Dr. Clark has served as the research mentor for all levels of learners from undergraduates to masters and PhD students in public health, where she has served as primary advisor and thesis committee member. She has worked closely with postdoctoral fellows in general internal medicine and in gastroenterology and as primary mentor for junior faculty on Career Development Awards. She was proud to direct the General Internal Medicine Clinical Research Fellowship from 2006 through 2011, where she had the opportunity to guide the training of the next generation of academic general internists and maintain it as one of the premier programs for developing leaders in academic medicine and public health. In recognition of her talents as a mentor, she won the Johns Hopkins Department of Medicine David M. Levine Excellence in Mentoring Award in 2009.

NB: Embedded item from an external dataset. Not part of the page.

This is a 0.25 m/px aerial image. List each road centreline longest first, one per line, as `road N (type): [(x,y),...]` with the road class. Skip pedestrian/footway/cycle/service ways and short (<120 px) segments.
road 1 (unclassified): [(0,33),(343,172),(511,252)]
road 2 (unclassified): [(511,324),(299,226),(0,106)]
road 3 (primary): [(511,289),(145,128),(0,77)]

A passionate advocate for the advancement of women in medicine, Dr. Clark has been an active member of the Department of Medicine’s Task Force on Women’s Academic Careers in Medicine since she was a fellow. She is honored to have served as chair of the task force since 2008 and to lead a number of new initiatives aimed at addressing inequities in salary, leadership positions, and recognition and improving opportunities for work-life balance. In honor of this work, she is privileged to be a 2012 recipient of the School of Medicine’s Vice Dean’s Award for the Advancement of Women.